_ENTRIES SHOWN_.

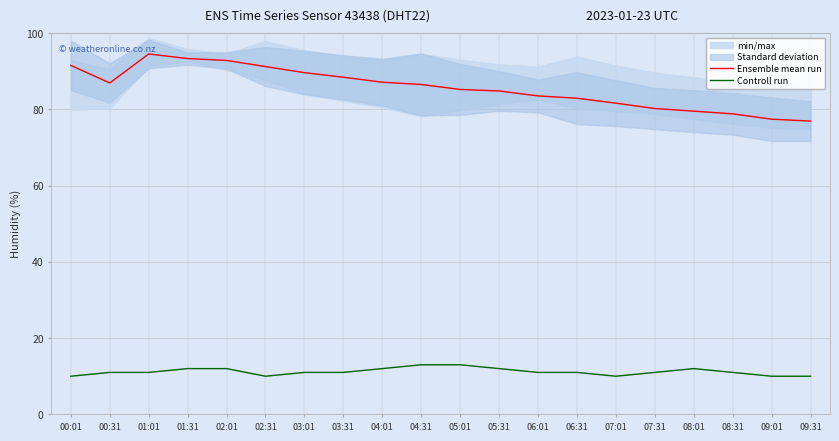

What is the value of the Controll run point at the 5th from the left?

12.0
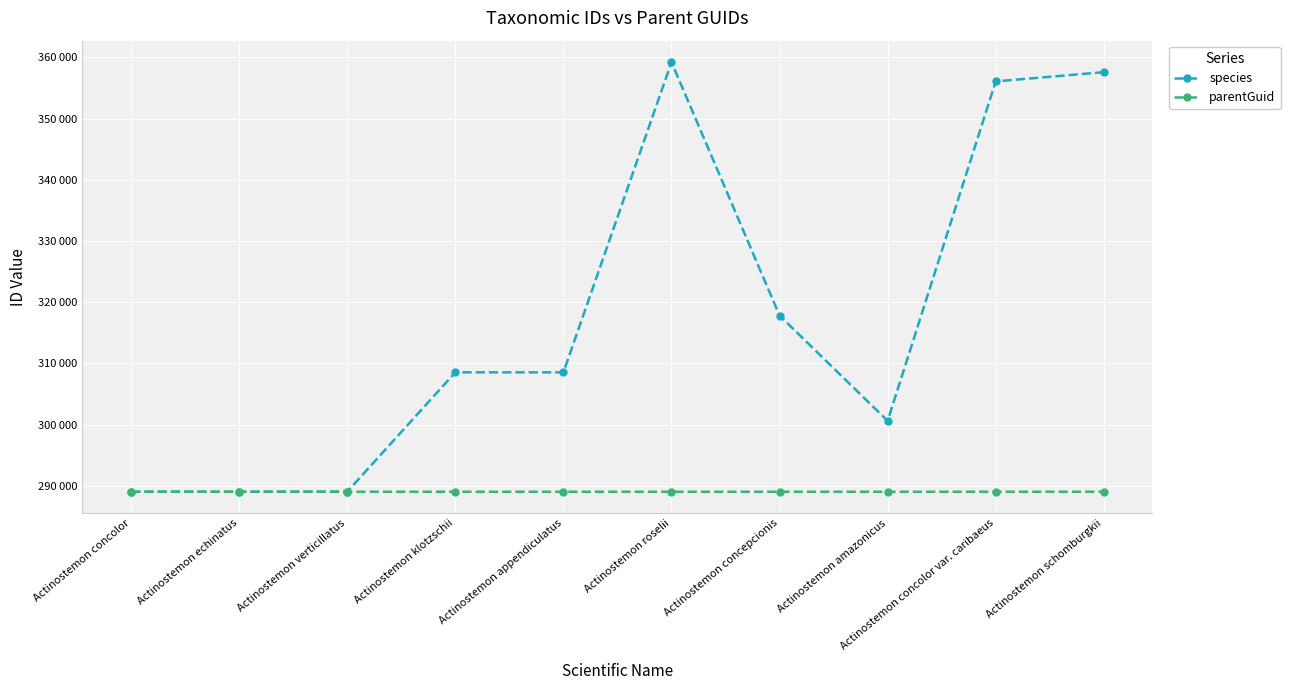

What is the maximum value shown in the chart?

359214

...

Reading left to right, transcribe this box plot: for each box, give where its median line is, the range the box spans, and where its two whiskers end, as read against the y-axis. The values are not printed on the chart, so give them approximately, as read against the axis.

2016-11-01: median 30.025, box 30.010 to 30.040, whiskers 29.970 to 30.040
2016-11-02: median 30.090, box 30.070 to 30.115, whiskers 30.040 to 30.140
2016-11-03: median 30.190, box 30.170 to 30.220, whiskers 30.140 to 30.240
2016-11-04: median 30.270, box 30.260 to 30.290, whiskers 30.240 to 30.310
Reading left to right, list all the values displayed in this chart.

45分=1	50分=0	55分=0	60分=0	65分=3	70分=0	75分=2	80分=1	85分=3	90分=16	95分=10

_WHAT YOU WILL DO_. Return each line of the material that contains the string "median". Treat uppercase and lowercase as different.

_COMPLETED EXERCISE_.
Reading left to right, transcribe this box plot: for each box, give where its median line is, the range the box spans, and where its two whiskers end, as read against the y-axis. The values are not printed on the chart, so give them approximately, as read against the axis.
2016-11-01: median 30.025, box 30.010 to 30.040, whiskers 29.970 to 30.040
2016-11-02: median 30.090, box 30.070 to 30.115, whiskers 30.040 to 30.140
2016-11-03: median 30.190, box 30.170 to 30.220, whiskers 30.140 to 30.240
2016-11-04: median 30.270, box 30.260 to 30.290, whiskers 30.240 to 30.310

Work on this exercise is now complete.